Однако идейный продукт second hand и работает на замысел – анатомирование героя, который пусть неоригинально, но неплохо формулируя, живет в опровержение собственной идеологии. Этот разбаланс программирует и основной конфликт романа: между прямолинейной вторичной публицистикой и отсутствием каких-либо внятных ответов на художественном уровне. Между нервной, неточной, мучительной рефлексией – и силой в умении не просто поделиться болью – «подсадить» на нее.
Впрочем, современные авторы находят своё не только в родных запасниках. В интересной и очень стилистически яркой повести
Антона Секисова «Кровь и почва» (рукопись, лонг-лист НБ) Кафка с «Замком» слишком заметен и наводит на любопытную мысль о близости его (на русской крови и почве) не либеральному, а, скорее, патриотическому сознанию. Искреннему, конечно, не официозному.
Ольга Погодина-Кузмина, максимально сблизив в своей трилогии (
«Адамово яблоко», «Власть мертвых», «Ласковая вечность», завершающий роман – длинный список Нацбеста-2015) остров Сицилию и город Тверь, а пистолет с фаллосом, сделала долгожданный вариант русского «Крестного отца». В голубых, однако, тонах – что саму идею о ремейке делает по отношению одновременно к современной России и Вито Корлеоне – увлекательно двусмысленной.

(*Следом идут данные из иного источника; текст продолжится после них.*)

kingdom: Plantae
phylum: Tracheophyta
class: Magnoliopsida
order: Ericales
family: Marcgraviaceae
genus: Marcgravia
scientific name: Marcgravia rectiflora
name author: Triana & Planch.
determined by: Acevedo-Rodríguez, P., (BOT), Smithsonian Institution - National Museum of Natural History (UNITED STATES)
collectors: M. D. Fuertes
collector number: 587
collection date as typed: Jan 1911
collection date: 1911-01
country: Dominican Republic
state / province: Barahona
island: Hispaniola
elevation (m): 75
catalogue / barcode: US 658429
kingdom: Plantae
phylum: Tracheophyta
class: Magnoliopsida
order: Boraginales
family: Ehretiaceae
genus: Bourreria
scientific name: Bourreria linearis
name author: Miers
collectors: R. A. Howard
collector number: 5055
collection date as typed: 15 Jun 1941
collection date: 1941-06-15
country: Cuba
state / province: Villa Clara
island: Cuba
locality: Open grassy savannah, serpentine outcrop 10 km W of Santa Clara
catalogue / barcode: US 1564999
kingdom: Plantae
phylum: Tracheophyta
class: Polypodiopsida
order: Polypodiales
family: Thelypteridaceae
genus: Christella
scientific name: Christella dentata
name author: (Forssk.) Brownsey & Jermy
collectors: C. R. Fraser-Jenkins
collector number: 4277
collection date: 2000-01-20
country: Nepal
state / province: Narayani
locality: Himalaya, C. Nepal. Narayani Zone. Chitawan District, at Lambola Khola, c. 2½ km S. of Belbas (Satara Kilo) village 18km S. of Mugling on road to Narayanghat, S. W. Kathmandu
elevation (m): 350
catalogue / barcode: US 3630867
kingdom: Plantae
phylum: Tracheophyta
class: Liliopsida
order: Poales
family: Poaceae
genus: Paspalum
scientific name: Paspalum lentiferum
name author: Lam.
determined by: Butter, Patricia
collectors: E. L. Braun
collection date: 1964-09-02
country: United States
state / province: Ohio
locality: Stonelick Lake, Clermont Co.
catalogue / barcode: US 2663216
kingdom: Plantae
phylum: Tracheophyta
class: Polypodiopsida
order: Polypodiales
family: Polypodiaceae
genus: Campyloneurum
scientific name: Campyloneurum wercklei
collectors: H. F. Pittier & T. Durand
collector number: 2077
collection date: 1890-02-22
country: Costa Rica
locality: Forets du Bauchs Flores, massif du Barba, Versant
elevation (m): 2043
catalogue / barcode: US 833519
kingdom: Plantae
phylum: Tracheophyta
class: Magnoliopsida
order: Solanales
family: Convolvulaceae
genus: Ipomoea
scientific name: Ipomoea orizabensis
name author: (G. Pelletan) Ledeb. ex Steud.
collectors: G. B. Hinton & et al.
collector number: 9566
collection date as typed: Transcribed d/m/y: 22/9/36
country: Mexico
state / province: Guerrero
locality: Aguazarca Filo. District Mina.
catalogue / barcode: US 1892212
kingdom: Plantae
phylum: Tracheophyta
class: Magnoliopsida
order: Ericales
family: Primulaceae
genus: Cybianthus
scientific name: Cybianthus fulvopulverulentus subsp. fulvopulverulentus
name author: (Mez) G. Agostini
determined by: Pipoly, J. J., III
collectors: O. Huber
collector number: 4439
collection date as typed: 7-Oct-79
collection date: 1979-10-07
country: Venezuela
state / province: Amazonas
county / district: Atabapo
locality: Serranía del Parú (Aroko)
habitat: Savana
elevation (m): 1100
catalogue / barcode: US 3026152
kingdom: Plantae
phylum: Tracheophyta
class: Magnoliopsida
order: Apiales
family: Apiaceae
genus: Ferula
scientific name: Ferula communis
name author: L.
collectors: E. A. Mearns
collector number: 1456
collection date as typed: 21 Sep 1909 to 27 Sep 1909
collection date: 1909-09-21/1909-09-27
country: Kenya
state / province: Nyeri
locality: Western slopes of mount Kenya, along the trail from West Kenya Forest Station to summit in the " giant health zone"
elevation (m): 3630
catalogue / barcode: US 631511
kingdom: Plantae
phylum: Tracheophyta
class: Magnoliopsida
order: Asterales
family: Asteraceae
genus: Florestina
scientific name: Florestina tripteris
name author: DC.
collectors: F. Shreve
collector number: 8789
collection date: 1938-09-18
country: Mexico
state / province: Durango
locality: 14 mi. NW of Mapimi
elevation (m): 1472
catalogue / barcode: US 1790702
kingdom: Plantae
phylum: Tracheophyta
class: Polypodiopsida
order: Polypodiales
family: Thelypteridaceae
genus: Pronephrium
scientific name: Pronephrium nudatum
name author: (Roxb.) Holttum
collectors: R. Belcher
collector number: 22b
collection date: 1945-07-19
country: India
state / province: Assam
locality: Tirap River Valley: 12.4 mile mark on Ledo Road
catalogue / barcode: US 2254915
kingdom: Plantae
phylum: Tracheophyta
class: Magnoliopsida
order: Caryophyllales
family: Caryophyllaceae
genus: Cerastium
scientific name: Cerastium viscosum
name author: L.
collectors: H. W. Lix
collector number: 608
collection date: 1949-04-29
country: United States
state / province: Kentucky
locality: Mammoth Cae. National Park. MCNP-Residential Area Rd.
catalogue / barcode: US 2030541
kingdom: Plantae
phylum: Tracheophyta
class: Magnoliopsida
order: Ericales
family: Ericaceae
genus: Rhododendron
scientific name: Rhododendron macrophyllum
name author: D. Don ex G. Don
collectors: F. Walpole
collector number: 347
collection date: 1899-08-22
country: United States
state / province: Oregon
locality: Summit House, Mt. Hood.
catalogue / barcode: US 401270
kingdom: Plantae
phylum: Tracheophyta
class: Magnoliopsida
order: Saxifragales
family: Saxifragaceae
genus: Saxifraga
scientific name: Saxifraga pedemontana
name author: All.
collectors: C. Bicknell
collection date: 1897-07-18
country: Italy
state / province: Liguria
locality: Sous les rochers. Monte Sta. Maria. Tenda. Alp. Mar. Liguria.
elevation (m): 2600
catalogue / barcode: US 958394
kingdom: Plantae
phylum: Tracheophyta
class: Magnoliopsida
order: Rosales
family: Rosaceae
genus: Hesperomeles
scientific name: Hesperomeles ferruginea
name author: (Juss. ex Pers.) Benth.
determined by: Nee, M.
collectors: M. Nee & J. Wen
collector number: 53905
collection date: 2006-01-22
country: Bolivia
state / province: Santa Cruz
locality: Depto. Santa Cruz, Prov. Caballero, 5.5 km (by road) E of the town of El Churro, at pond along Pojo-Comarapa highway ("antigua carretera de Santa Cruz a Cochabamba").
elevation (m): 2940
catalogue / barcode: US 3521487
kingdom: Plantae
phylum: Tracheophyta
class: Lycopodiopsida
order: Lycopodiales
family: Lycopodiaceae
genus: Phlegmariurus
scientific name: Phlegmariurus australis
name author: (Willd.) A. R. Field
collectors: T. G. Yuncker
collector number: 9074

Еще интересней наблюдать, как жанры не воспроизводятся, а деформируются – в угоду тенденции и мировоззрению автора. Показателен пример сказочного романа
Вероники Кунгурцевой «Девушка с веслом», с местом действия – в олимпийской Южной столице, сиречь Сочи. Сказочницу Кунгурцеву с легкой руки Льва Данилкина нарекли «русской Джоан Роулинг», но после романа «Девушка с веслом» я бы подобрал иной аналог. Например, Джанни Родари: когда-то культового у нас, а ныне полузабытого творца Чиполлино, с его солнечным итальянским весельем, луковой горечью бедности и апологией анархизма. Есть прямые аллюзии и на Михаила Булгакова – волшебные герои романа Кунгурцевой весьма напоминают окружение булгаковского Сатаны, правда, без самого Воланда. И, собственно, именно булгаковская идея о неизменности человеческой природы не дает «Девушке с веслом» превратиться из сказки социальной в революционную, зато помогает щедро загрести еще и альтернативной истории.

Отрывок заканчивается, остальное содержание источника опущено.